Notably, the pass@k gap widens post-RL, with Mistral-24B's base pass@8 ≈ 60% versus post-RL pass@1 ≈ 65%, consistent with genuine capability gains rather than reranking. Average response length increases significantly (e.g., DeepSeek-7B from ~300 to ~1,200 tokens), yet this does not always correlate with cognitive behavior emergence. Clip ratio is maintained <5% except in unstable models.
6. Cognitive Behavior Tracking and "Aha Moment" Emergence
SimpleRL-Zoo performs explicit cognitive behavior analysis using GPT-4o and the "Cognitive Behaviors" framework, labeling responses for subgoal setting, enumeration, verification, and backtracking.

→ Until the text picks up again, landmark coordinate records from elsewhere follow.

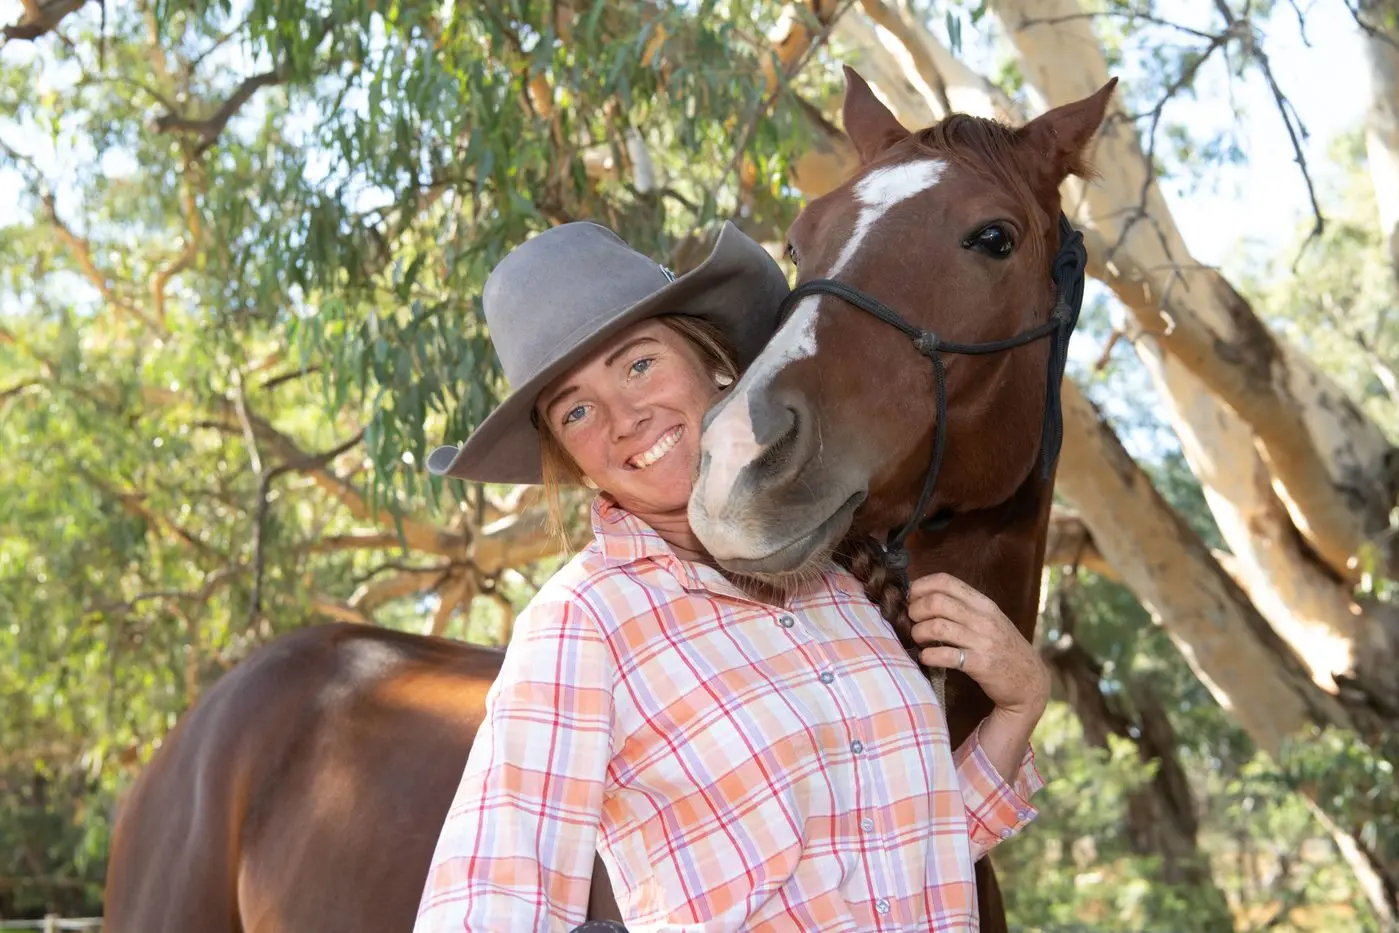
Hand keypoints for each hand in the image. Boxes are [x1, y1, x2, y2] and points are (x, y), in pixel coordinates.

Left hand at [908, 573, 1049, 718]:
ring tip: (918, 640)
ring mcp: (983, 641)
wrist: (1030, 681)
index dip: (921, 586)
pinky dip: (928, 656)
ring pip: (937, 627)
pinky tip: (925, 658)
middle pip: (936, 602)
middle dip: (915, 610)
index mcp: (983, 603)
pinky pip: (946, 655)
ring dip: (918, 633)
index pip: (946, 581)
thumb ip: (964, 608)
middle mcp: (983, 618)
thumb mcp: (989, 620)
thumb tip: (925, 598)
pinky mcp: (980, 664)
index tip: (911, 598)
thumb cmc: (1003, 649)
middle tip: (911, 621)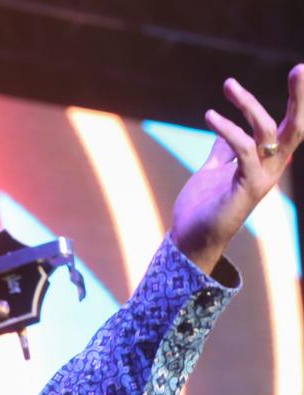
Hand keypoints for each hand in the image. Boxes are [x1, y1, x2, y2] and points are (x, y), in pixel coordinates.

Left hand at [169, 65, 302, 274]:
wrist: (190, 238)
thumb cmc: (202, 207)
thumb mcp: (214, 170)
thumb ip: (223, 150)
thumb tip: (223, 129)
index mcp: (266, 162)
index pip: (287, 126)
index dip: (296, 101)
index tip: (298, 71)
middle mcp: (271, 168)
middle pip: (295, 127)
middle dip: (300, 97)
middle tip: (300, 68)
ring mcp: (262, 177)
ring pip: (268, 132)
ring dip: (249, 105)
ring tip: (229, 85)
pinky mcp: (247, 186)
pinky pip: (243, 150)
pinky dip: (228, 130)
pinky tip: (211, 116)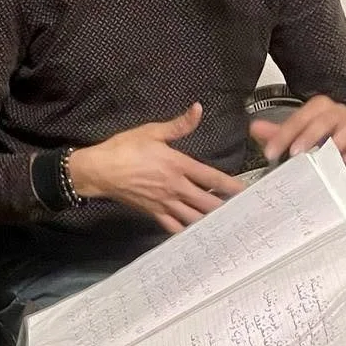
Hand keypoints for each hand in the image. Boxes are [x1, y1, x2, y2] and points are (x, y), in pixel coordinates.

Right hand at [66, 103, 242, 233]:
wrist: (99, 171)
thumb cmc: (124, 149)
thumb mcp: (152, 132)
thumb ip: (179, 124)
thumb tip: (198, 109)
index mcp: (177, 165)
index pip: (211, 178)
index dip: (231, 186)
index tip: (246, 192)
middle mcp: (175, 187)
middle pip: (207, 202)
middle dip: (226, 209)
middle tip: (242, 214)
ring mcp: (164, 202)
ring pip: (193, 218)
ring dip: (210, 222)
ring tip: (226, 226)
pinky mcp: (153, 212)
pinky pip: (173, 226)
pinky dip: (187, 232)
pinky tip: (198, 236)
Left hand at [248, 96, 345, 170]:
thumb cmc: (325, 130)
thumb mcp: (300, 129)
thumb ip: (278, 131)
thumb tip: (255, 128)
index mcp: (317, 108)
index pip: (297, 119)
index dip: (282, 136)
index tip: (270, 151)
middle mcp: (335, 113)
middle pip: (321, 122)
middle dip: (307, 137)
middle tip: (294, 153)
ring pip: (344, 130)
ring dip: (332, 144)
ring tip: (321, 158)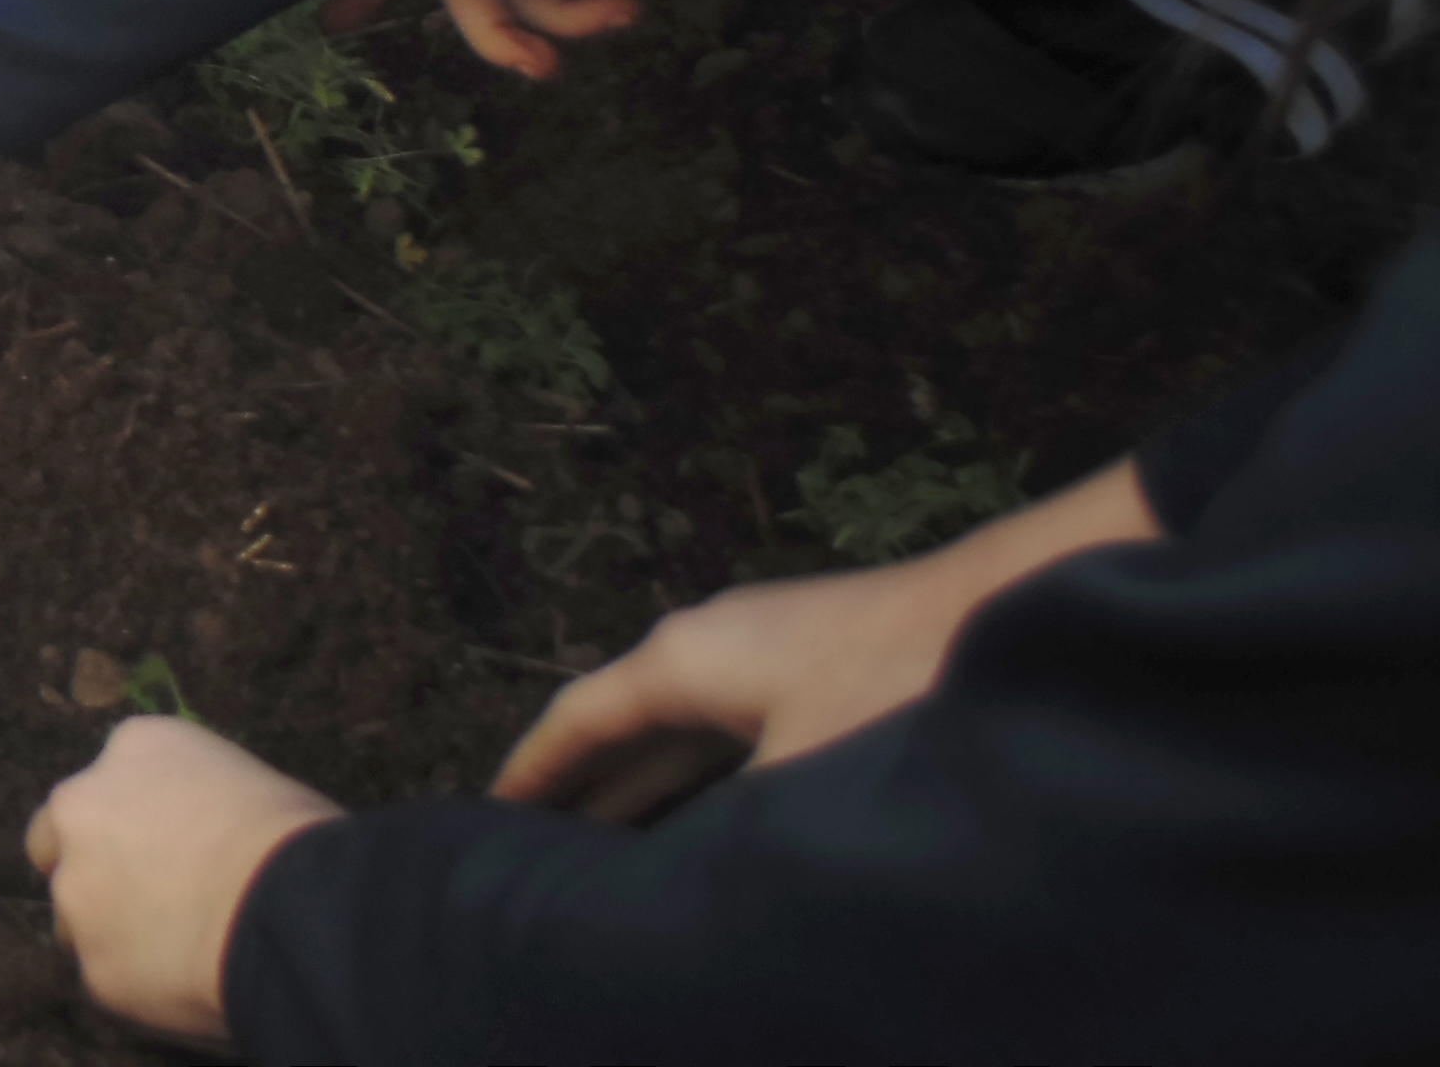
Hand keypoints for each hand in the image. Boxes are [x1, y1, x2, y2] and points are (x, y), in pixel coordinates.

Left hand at [24, 716, 344, 1047]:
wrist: (288, 907)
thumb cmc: (295, 840)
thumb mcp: (244, 781)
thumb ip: (191, 801)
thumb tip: (197, 837)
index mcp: (133, 748)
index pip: (109, 781)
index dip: (136, 823)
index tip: (168, 851)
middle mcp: (82, 808)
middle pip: (55, 843)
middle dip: (88, 869)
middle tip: (144, 901)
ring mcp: (78, 891)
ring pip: (75, 920)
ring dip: (109, 932)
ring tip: (180, 950)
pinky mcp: (94, 965)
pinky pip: (109, 978)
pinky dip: (140, 984)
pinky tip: (192, 983)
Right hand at [494, 457, 1157, 804]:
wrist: (1013, 605)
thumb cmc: (902, 680)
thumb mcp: (804, 774)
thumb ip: (740, 833)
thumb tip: (700, 892)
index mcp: (683, 657)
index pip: (577, 719)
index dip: (530, 775)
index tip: (483, 819)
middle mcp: (709, 640)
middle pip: (623, 724)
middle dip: (581, 789)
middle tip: (536, 854)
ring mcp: (766, 644)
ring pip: (681, 727)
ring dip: (645, 785)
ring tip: (614, 850)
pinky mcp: (818, 659)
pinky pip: (728, 725)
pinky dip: (703, 775)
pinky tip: (723, 818)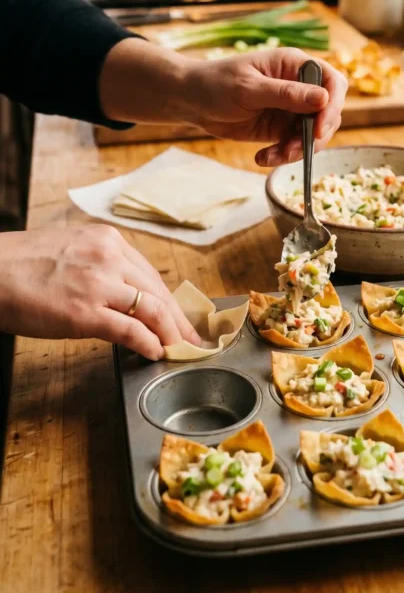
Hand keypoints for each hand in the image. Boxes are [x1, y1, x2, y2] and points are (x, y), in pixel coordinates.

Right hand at [0, 224, 200, 359]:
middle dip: (180, 320)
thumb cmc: (20, 266)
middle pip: (158, 291)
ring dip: (173, 334)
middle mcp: (108, 256)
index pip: (150, 273)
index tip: (182, 316)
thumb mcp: (70, 252)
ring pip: (153, 309)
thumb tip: (124, 296)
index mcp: (105, 240)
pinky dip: (150, 343)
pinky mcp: (85, 312)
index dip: (170, 300)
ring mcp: (98, 283)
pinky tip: (156, 352)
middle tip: (194, 339)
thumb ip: (101, 268)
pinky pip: (131, 329)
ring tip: (182, 350)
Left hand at [186, 48, 347, 165]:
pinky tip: (262, 158)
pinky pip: (294, 146)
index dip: (333, 105)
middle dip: (315, 135)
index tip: (319, 129)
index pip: (332, 82)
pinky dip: (283, 156)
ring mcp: (292, 109)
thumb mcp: (248, 88)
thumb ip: (285, 94)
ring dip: (298, 149)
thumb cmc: (216, 83)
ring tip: (272, 156)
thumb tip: (324, 98)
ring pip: (314, 134)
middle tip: (291, 150)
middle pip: (329, 112)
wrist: (191, 101)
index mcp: (294, 65)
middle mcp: (299, 86)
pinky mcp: (281, 128)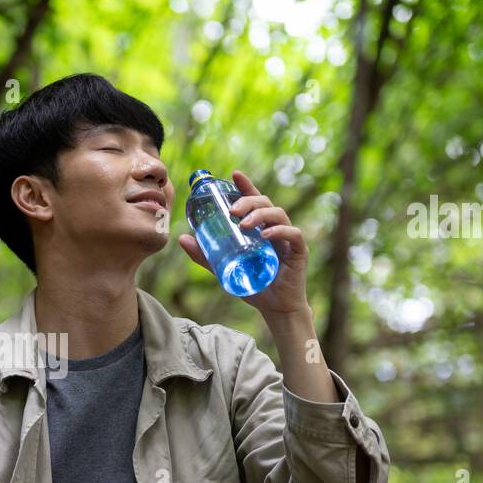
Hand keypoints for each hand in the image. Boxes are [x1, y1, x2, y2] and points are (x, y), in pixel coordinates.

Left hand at [176, 170, 310, 316]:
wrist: (275, 308)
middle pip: (265, 203)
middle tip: (231, 211)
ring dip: (260, 215)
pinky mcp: (299, 251)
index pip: (254, 200)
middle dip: (248, 201)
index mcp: (259, 228)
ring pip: (278, 214)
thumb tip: (183, 238)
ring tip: (243, 224)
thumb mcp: (223, 269)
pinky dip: (279, 231)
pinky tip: (265, 235)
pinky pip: (293, 234)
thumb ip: (205, 255)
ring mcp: (288, 238)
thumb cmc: (252, 285)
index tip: (234, 174)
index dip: (246, 185)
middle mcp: (275, 228)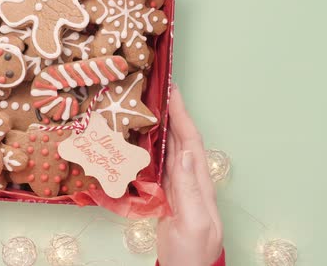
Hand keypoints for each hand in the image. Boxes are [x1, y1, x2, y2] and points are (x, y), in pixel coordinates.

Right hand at [156, 85, 222, 265]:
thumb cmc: (193, 250)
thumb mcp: (194, 220)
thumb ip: (190, 188)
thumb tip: (182, 152)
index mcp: (199, 182)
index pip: (191, 140)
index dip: (182, 114)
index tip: (172, 90)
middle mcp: (189, 178)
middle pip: (180, 139)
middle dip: (171, 113)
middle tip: (156, 90)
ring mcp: (177, 186)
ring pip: (169, 148)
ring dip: (160, 126)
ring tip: (146, 107)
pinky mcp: (165, 194)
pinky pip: (158, 164)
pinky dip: (150, 147)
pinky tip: (139, 140)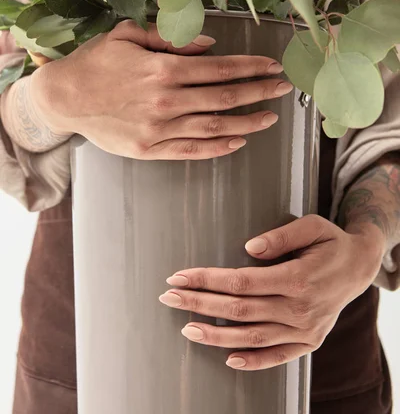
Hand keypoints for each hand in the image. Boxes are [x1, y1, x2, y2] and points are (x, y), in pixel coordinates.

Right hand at [31, 21, 292, 159]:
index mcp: (163, 69)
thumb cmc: (96, 62)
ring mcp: (159, 128)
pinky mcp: (150, 150)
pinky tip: (237, 141)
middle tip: (283, 90)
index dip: (251, 68)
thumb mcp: (129, 36)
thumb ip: (171, 39)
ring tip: (269, 118)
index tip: (272, 68)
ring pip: (215, 127)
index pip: (221, 68)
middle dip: (259, 92)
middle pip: (225, 98)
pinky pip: (191, 151)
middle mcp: (166, 100)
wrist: (64, 98)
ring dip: (247, 122)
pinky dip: (217, 148)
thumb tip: (211, 45)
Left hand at [160, 215, 384, 369]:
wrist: (360, 267)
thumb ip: (281, 236)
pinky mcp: (309, 342)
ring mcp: (305, 329)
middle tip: (169, 297)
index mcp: (298, 278)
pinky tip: (228, 358)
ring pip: (252, 337)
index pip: (241, 282)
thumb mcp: (312, 227)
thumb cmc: (331, 242)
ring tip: (186, 328)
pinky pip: (277, 357)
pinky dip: (252, 362)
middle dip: (200, 304)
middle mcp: (300, 308)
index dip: (207, 280)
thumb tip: (249, 248)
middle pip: (239, 310)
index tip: (180, 276)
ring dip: (216, 335)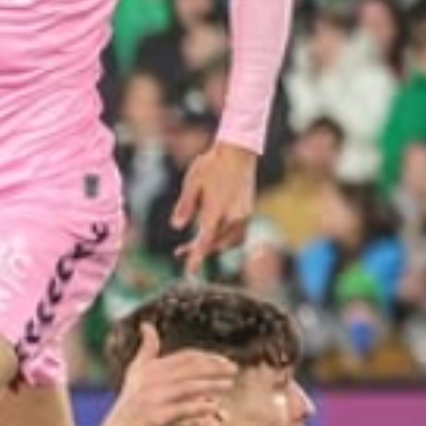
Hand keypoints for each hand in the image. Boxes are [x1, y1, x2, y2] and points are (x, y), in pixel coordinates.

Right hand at [97, 324, 236, 425]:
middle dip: (214, 368)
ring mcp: (154, 398)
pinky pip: (183, 409)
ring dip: (212, 385)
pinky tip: (214, 406)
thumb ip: (146, 348)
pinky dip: (199, 406)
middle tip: (234, 369)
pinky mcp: (156, 416)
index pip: (185, 357)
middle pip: (190, 369)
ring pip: (189, 388)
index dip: (207, 357)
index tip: (225, 361)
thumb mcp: (136, 371)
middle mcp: (153, 379)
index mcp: (152, 366)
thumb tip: (147, 324)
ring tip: (230, 384)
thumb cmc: (131, 400)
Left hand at [171, 142, 257, 277]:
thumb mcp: (192, 182)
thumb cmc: (211, 164)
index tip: (189, 273)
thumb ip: (185, 206)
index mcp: (216, 210)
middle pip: (215, 244)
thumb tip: (176, 227)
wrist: (238, 152)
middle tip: (180, 252)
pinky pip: (238, 235)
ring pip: (229, 242)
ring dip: (213, 245)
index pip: (205, 241)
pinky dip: (226, 239)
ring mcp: (244, 215)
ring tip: (196, 243)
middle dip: (199, 250)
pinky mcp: (249, 212)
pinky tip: (215, 233)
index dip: (196, 258)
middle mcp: (233, 216)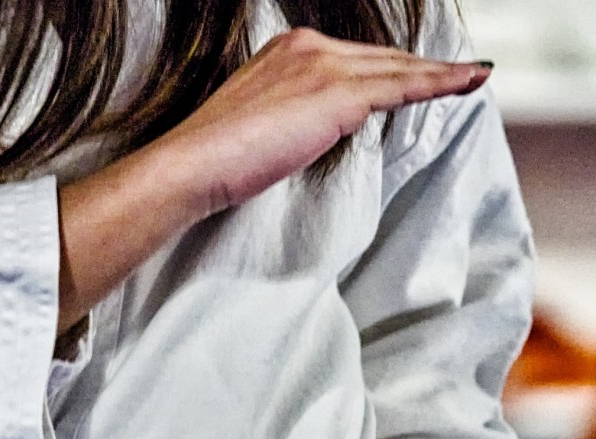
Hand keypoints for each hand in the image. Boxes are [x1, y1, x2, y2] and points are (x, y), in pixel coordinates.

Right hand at [163, 27, 490, 214]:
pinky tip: (467, 82)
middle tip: (454, 74)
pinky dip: (439, 83)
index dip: (382, 69)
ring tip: (471, 78)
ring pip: (395, 68)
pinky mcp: (338, 94)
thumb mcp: (252, 128)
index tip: (404, 78)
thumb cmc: (212, 160)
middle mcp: (307, 47)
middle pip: (378, 58)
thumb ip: (283, 120)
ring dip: (438, 74)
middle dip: (417, 66)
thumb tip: (300, 135)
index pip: (348, 59)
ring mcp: (324, 66)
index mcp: (284, 51)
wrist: (192, 165)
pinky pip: (402, 87)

Model-specific patterns are revealed:
- Qwen-2.5 (7B/32B): Already strong reasoning, minimal change in verification/backtracking.
- Mistral-24B, Llama-8B, DeepSeek-7B: Verification & backtracking rise from ~0% to ≈50% of responses, indicating bona fide "aha moments."
- Qwen-0.5B/1.5B: Marked increases in subgoal setting and enumeration.
- Mistral-v0.1-7B: Unstable training, low behavior rates, collapse.
For example, after RL training, Mistral-24B evolves from producing straight-line CoT to exhibiting systematic root solving, constraint checking, and solution revision—demonstrating reflective reasoning.
7. Best Practices, Implications, and Open Resources
Principal findings are as follows:
- Increased response length does not equate to advanced reasoning; behaviors must be tracked directly.
- Rigid format rewards constrain exploration; correctness-only reward fosters emergent cognition.
- Data difficulty must be matched to model capability to prevent collapse or stagnation.
- Applying zero RL directly yields improved reasoning; SFT on short CoT data prior to RL impedes exploration.
- Large sampling sizes () and higher exploration temperature enable stable learning.
- Zero RL reliably boosts pass@k by 10–30 points, with evidence for genuine capability enhancement over superficial reranking.
SimpleRL-Zoo provides open-source code and resources (https://github.com/hkust-nlp/simpleRL-reason), including verl/HybridFlow training scripts, all model checkpoints, and cognitive behavior analysis notebooks to facilitate reproducibility and further study (Zeng et al., 24 Mar 2025).